Aside from the first act and some inventive cinematography, there isn’t much this film does right. It reveals its mystery far too early and loses all momentum before its climax.

Matt: Watch it for the atmosphere
Gabe: Don't watch


January, 1998: Phantoms

Before Armageddon, before Dogma, before Changing Lanes, after… Goodwill Hunting? There was Phantoms. Why Ben Affleck took this inexplicable step backwards, I’ll never know; maybe he thought it would be good, maybe it was for the money, maybe he was already filming before Good Will Hunting was released.


Phantoms is loosely based on a popular study from the early nineties: that flatworms were able to ingest other, ground-up flatworms and could inherit their memories and experiences. In this particular instance, they were able to solve a maze more quickly if they ate one of their kin. This script takes that hypothesis, adds some demons, and runs wild with it.

We open in a sleepy, winter town where two sisters, Lisa (Rose McGowan) and Jennifer (Joanna Going), plan to settle down for a while; mainly to get Lisa away from her abusive boyfriend in Los Angeles. What they find is an empty town and some putrefied, dead bodies.

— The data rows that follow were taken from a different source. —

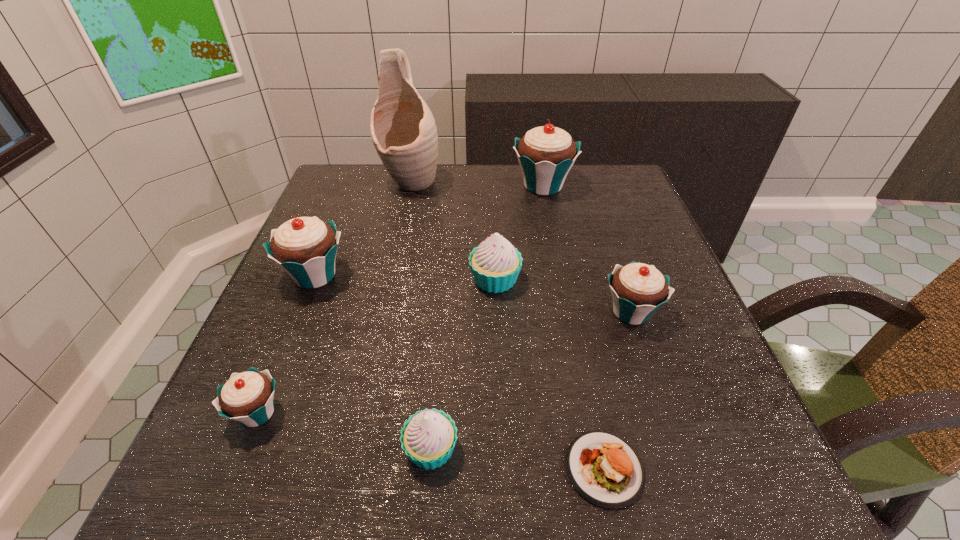
Locate an element on the screen. The image size is (960, 540). free space at the right edge of the desktop is located at coordinates (647, 231).

I want to click on vacant space at the far left corner of the desktop, so click(329, 186).

Find the location of a particular element. vacant space at the far right corner of the desktop is located at coordinates (609, 192).

I want to click on empty space between the shortest object and the second smallest teal cupcake, so click(x=617, y=390).

The height and width of the screenshot is (540, 960). Find the location of `free space between the shortest object and the pitcher`. free space between the shortest object and the pitcher is located at coordinates (508, 325).

At what (x,y) coordinates should I click in order to perform the action: click on unoccupied area between the third smallest teal cupcake and the farthest cupcake. Please return your answer as a coordinate pair (x, y). This screenshot has width=960, height=540. Looking at the image, I should click on (429, 231).

Where is `vacant space that's between the third tallest object and the smaller white cupcake`? This screenshot has width=960, height=540. vacant space that's between the third tallest object and the smaller white cupcake is located at coordinates (372, 362).

Image resolution: width=960 pixels, height=540 pixels. I want to click on free space between the tallest object and the second smallest teal cupcake, so click(521, 247).

Find the location of a particular element. The height and width of the screenshot is (540, 960). vacant space in between the fifth shortest cupcake and the tallest object is located at coordinates (363, 228).

Identify the location of vacant space in between the second biggest teal cupcake and the nearest teal cupcake. The width and height of the screenshot is (960, 540). point(286,344).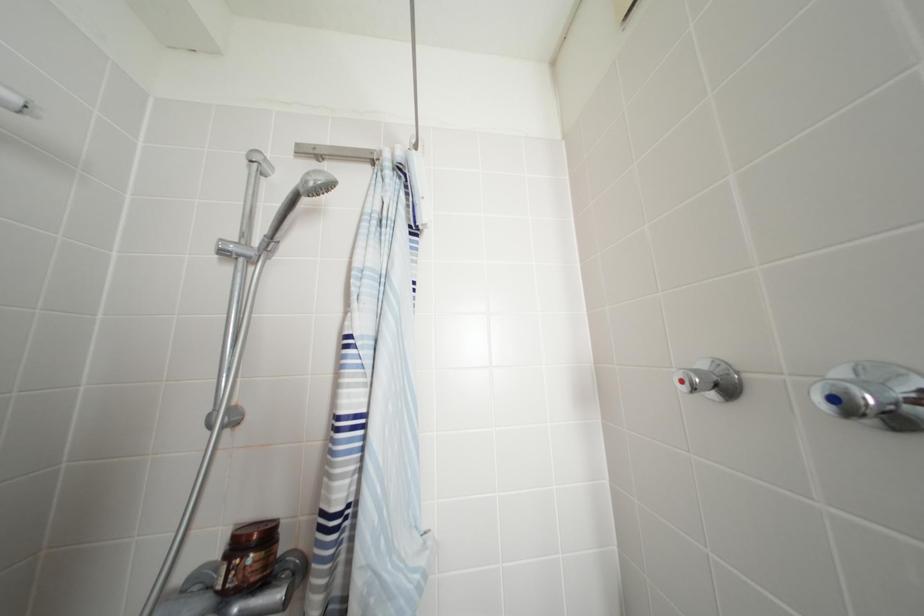
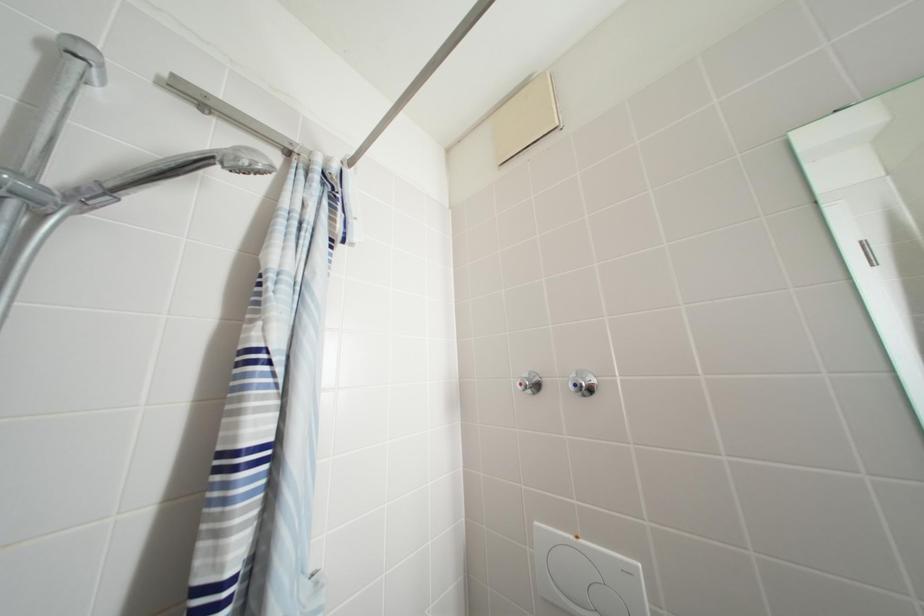
Question: Based on the continuous images, in which direction is the camera rotating? Reply with the corresponding letter.

Choices:
 (A) Left
 (B) Right
 (C) Up
 (D) Down

Answer: (B)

When they try to find help, they run into some local law enforcement in Bryce (Ben Affleck) and Stu (Liev Schreiber). Shortly after, things go south and Stu is claimed by whatever has taken over the town. Timothy Flyte (Peter O’Toole) is recruited by the FBI to join in on the fun and explains that demons have been terrorizing the town and have been growing in strength for centuries because, when they consume people, sometimes entire armies, they learn what they fear and use that to claim more lives.

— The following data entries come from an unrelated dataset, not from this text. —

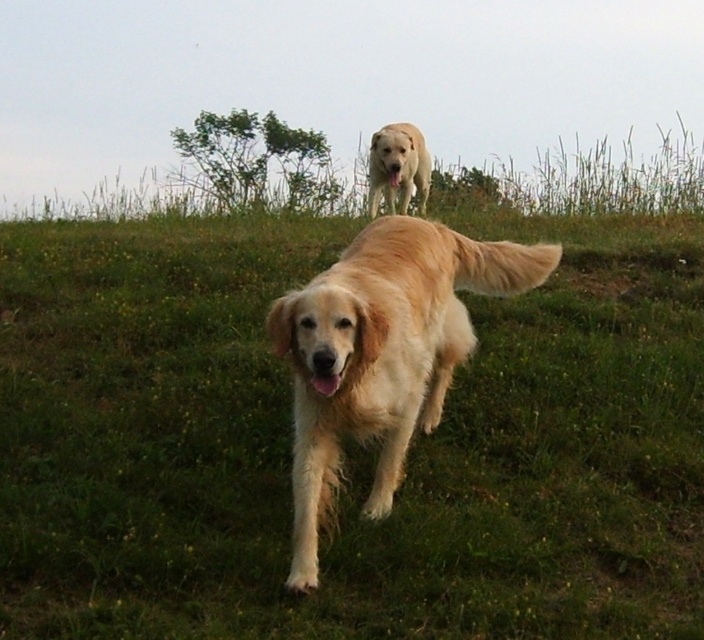
You are a photographer trying to capture a clear photo of both golden retrievers. Since the golden soft fur dog at center is in front of the golden fur dog at upper center, will the background dog be partially obscured?

Yes, the golden soft fur dog at center is in front of the golden fur dog at upper center, so the background dog will be partially obscured.

You are a dog trainer observing two golden retrievers in a grassy area. You see the golden soft fur dog at center and the golden fur dog at upper center. Which dog would cast a longer shadow if the sun is directly overhead?

The golden soft fur dog at center is much taller than the golden fur dog at upper center, so it would cast a longer shadow.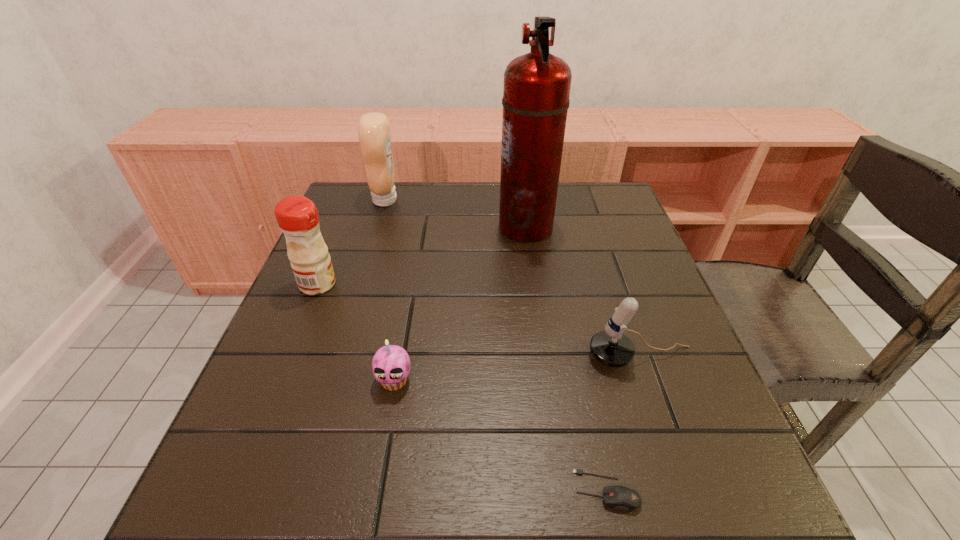
The image size is (960, 540). Find the location of `unoccupied area between the second object from left to right and the nearer condiment`. unoccupied area between the second object from left to right and the nearer condiment is located at coordinates (351, 242).

The image size is (960, 540). What are the coordinates of `free spot between the tallest object and the left condiment` in the screenshot? It's located at (421, 255).

At what (x,y) coordinates should I click in order to perform the action: click on vacant space that's between the microphone and the farther condiment. Please return your answer as a coordinate pair (x, y). Looking at the image, I should click on [514, 279].

In order to click on unoccupied position between the fourth object from right to left and the tallest object in this screenshot , I will do `click(460, 303)`.

Identify the location of free spot between the left condiment and the mouse. The image size is (960, 540). (462, 387).

Identify the location of unoccupied position between the farther condiment and the nearest object. The height and width of the screenshot is (540, 960). (496, 345).

The image size is (960, 540). Find the location of `free space between the microphone and the shortest object`. free space between the microphone and the shortest object is located at coordinates (624, 423).

The image size is (960, 540). Find the location of `empty space that is in between the nearer condiment and the mouse`. empty space that is in between the nearer condiment and the mouse is located at coordinates (462, 387).

The image size is (960, 540). Identify the location of free space between the right condiment and the cupcake. (390, 290).

Find the location of a particular element. This screenshot has width=960, height=540. empty space between the right condiment and the mouse is located at coordinates (496, 345).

Naturally, there is a mysteriously helpful serum that Bryce uses to vanquish the monster once and for all, dispatching the threat for good.

Phantoms’ weaknesses are numerous and are equivalent, but not limited to: script, acting, sound design, and cinematography. It’s a flat movie with uninspiring performances and a coherent, but unimaginative plot, and many scenes will burst your ear drums if you aren’t careful. It’s hard to recommend even for some laughs with friends– there are much, much better bad movies for that.